» Excerpt:
- Opening Delimiter -

Two bills were introduced in Congress last week aimed at forcing biopharma companies to reduce the waste, and cost, of excessive doses in single-use vials and to pick up the tab for a nationwide drug disposal program. Sens. Chuck Grassley (R-Iowa) and Amy Klobuchar (D-Minn.) introduced the Reducing Drug Waste Act in the Senate. The bipartisan bill would require the FDA to coordinate with the Centers for Medicare and Medicaid Services (CMS) in developing a joint action plan to better manage costs with respect to drug vial sizes and other drug delivery systems and to reduce the waste resulting from oversized single-use doses. The FDA and CMS also would have to submit a report to Congress with recommendations for further legislative action that might be needed. A different waste issue is addressed by a bill Rep. Louise Slaughter (D-N.Y.) introduced in the House in the wake of National Drug Take Back Day. Her bill is intended to create a framework for disposing of unused opioids and other prescription drugs. In introducing the bill, Slaughter called on Congress to do more to "hold the producers of these drugs – the big pharmaceutical companies – accountable for the safe disposal of the products that make them billions in profits." The Pharmaceutical Stewardship Act would do on a national scale what some counties and city governments have done locally by requiring biopharma manufacturers to foot the bill for drug collection and disposal at locations where the drugs are dispensed.

- Closing Delimiter -

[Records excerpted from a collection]

- Opening Delimiter -

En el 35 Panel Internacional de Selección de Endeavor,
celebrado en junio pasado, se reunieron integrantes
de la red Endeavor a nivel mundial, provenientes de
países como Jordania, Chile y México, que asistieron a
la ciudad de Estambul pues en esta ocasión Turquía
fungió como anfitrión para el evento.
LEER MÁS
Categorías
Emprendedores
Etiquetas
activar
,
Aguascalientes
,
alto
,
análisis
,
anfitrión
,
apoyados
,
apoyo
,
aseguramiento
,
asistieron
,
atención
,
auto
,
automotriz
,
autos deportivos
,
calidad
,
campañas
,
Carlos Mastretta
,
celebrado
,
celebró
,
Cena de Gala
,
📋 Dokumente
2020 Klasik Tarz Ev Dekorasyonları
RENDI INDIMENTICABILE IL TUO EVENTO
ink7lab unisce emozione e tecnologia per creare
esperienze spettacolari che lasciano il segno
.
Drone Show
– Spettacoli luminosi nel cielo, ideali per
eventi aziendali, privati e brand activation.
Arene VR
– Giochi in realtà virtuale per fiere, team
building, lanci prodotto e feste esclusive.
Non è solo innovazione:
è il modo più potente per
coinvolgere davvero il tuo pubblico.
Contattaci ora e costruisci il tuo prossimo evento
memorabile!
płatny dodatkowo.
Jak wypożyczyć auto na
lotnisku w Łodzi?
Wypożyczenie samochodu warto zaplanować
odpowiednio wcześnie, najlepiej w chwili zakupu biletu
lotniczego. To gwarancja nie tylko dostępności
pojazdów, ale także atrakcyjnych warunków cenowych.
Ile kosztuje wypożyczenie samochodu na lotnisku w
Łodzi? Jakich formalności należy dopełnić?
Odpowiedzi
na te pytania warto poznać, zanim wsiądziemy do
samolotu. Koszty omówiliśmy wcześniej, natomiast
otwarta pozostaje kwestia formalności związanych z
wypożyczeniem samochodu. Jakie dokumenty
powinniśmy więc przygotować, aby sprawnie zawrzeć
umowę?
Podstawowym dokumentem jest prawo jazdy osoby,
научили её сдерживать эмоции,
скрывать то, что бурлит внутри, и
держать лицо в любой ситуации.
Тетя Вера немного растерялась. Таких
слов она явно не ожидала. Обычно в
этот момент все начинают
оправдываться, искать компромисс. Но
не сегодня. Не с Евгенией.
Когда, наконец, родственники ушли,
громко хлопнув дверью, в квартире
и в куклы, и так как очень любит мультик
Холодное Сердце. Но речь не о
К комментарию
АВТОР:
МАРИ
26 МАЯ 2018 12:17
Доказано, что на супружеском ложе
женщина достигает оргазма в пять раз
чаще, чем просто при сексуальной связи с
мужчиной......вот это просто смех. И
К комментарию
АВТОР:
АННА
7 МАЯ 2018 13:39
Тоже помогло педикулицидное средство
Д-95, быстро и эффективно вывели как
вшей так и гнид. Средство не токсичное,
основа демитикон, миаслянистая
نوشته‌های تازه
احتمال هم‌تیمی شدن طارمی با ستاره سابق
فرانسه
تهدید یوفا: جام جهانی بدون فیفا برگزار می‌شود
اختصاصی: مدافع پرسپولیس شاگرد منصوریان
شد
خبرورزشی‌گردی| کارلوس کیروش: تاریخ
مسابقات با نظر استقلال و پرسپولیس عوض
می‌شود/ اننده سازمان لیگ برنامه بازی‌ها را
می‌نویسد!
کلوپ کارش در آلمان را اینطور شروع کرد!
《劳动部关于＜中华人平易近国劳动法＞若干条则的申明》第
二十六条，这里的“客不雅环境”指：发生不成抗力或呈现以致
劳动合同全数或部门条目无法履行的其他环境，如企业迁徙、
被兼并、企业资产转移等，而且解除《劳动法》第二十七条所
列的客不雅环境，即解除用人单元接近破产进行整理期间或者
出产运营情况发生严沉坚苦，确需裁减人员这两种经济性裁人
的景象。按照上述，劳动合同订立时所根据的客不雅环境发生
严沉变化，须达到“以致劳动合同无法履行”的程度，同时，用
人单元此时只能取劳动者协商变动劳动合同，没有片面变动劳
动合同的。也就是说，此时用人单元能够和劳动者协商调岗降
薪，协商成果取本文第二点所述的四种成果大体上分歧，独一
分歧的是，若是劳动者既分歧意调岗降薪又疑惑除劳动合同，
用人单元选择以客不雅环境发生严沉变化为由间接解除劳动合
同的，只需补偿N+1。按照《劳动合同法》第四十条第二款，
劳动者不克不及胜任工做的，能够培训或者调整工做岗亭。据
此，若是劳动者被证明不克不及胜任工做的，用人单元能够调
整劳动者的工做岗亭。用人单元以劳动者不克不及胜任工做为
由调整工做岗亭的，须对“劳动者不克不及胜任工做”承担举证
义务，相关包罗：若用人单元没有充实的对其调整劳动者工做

- Closing Delimiter -

» Task requirements:
Can you retype the article on the drug waste bills in full, word for word? The records are separate material, unrelated to the article.

» Exercise response:
Two bills were introduced in Congress last week aimed at forcing biopharma companies to reduce the waste, and cost, of excessive doses in single-use vials and to pick up the tab for a nationwide drug disposal program. Sens. Chuck Grassley (R-Iowa) and Amy Klobuchar (D-Minn.) introduced the Reducing Drug Waste Act in the Senate. The bipartisan bill would require the FDA to coordinate with the Centers for Medicare and Medicaid Services (CMS) in developing a joint action plan to better manage costs with respect to drug vial sizes and other drug delivery systems and to reduce the waste resulting from oversized single-use doses. The FDA and CMS also would have to submit a report to Congress with recommendations for further legislative action that might be needed. A different waste issue is addressed by a bill Rep. Louise Slaughter (D-N.Y.) introduced in the House in the wake of National Drug Take Back Day. Her bill is intended to create a framework for disposing of unused opioids and other prescription drugs. In introducing the bill, Slaughter called on Congress to do more to "hold the producers of these drugs – the big pharmaceutical companies – accountable for the safe disposal of the products that make them billions in profits." The Pharmaceutical Stewardship Act would do on a national scale what some counties and city governments have done locally by requiring biopharma manufacturers to foot the bill for drug collection and disposal at locations where the drugs are dispensed.